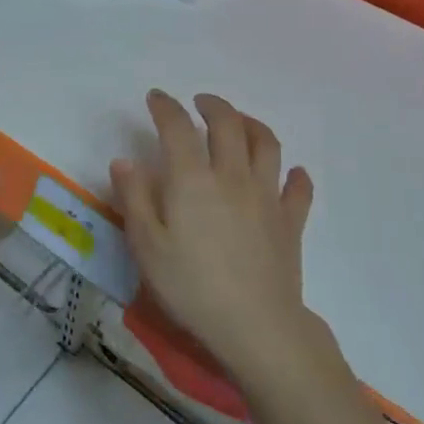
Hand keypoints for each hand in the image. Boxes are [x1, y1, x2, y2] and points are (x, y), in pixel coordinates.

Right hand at [111, 91, 315, 380]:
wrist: (255, 326)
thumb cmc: (191, 287)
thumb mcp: (147, 246)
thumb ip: (134, 198)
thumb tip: (124, 161)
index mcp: (193, 180)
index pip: (178, 127)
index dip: (166, 107)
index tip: (156, 98)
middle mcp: (232, 176)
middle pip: (228, 123)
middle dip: (213, 105)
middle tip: (200, 103)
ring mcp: (267, 196)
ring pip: (266, 144)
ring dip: (252, 124)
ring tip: (240, 122)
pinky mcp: (290, 221)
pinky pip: (299, 188)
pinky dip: (295, 175)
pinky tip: (290, 173)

Aim of the task: Only lines that contain "thumb" are needed, so copy each of them from the data.

Completed task:
thumb cmc: (191, 287)
thumb mcp: (147, 246)
thumb ip: (134, 198)
thumb tip: (124, 161)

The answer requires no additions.